In this first posting, I'll talk about my impressions of several of the keynote talks that made the most impression on me.
First of all, there was Michael Eisen's talk. Having worked with his brother, Jonathan, for some years, it was fun to finally see (and after the talk, briefly meet) the "other" Eisen. As would be expected from Mike's papers, his keynote largely dealt with the evolution of regulatory sequences in Drosophila. In the midst of this he made an offhand comment which generated both cheers and boos from the audience to the effect that bioinformaticians should stop working on microarray analysis methods "as nobody will be using microarrays in a couple of years". Well, we'll see.
Then, there was John Mattick's talk, which made me angry. Not because I disagree with his assertion that our traditional picture of gene regulation is incomplete, and that non-coding RNA-mediated gene regulation is going to be an important part of our revised picture, but I found his attitude towards non-eukaryotes (and even just non-mammals) annoying. According to John, the reason why "prokaryotes" are "simple" is that their gene regulation is just protein-based, while "higher organisms" require the use RNA as well. He even had graphs where "complexity" (how exactly is that defined objectively, now?) was the y-axis -- humans at the top, of course -- just like the medieval "Great Chain of Being" (minus the superhuman levels). The simple fact is that RNA based regulation isn't just limited to eukaryotes - non-coding RNA has been shown to be important in bacteria and archaea as well. Our picture of gene regulation in all domains of life is changing. Those on the quixotic quest to show that the evolutionary branch leading to humans is somehow "special" will have to look elsewhere.

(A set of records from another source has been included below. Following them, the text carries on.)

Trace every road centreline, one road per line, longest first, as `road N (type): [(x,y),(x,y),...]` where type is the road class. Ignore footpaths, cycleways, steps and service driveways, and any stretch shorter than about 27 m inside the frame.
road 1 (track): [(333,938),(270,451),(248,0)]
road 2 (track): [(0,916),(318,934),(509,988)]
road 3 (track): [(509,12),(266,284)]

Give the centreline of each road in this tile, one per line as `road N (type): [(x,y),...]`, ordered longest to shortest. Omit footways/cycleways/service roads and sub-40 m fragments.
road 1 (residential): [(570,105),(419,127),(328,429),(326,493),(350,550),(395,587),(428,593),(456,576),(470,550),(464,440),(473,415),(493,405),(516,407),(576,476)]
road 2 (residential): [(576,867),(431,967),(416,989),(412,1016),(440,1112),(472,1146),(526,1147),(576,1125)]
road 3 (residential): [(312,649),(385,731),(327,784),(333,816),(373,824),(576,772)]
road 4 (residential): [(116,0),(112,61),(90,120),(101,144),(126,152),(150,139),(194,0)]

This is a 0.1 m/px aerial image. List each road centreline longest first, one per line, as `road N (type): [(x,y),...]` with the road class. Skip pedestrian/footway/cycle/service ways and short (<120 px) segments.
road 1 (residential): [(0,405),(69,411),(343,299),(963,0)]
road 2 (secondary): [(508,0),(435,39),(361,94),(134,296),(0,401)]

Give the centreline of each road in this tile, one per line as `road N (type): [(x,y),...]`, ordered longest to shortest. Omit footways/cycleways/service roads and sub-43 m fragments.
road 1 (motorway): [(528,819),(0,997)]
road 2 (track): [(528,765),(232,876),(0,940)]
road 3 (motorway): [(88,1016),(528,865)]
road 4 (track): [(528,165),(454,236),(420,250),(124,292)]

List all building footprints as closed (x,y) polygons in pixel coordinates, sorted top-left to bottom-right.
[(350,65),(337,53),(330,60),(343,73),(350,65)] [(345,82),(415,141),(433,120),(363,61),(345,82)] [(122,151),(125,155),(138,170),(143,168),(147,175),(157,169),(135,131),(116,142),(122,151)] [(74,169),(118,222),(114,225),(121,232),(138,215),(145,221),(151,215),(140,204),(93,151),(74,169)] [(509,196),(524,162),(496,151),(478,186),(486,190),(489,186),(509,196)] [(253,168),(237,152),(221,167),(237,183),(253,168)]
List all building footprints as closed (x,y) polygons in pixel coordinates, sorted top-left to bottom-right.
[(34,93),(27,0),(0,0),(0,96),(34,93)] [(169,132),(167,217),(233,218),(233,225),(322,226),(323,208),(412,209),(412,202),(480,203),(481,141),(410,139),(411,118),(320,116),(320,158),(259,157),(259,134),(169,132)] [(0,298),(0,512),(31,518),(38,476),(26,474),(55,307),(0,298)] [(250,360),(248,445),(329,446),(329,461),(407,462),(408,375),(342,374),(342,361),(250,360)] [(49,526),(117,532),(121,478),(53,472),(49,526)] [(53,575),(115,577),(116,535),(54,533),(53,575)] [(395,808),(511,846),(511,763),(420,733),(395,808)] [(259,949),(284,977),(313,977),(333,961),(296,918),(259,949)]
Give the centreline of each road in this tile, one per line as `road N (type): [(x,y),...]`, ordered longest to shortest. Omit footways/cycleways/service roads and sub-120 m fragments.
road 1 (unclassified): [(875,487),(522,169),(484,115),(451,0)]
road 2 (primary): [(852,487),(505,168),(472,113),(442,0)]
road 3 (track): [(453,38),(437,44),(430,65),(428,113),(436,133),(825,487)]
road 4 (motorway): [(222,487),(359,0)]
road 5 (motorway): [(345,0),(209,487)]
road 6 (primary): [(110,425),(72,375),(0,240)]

And then there was Terry Speed's talk, which was one of those "historical" talks that some people see as a waste of time. Maybe it's because I once seriously considered becoming a historian of science, or perhaps it's just that I'm getting old, but I like such talks. And I learned a lot from it. For example, I always assumed that HMMs first entered biology from computer science in the context of sequence analysis/gene finding in the early 1990s, but Terry showed how people in pedigree analysis (including, if I recall from the talk, Eric Lander in his pre-genomics career) brought them into biology earlier.
I will write further on ISMB in subsequent posts.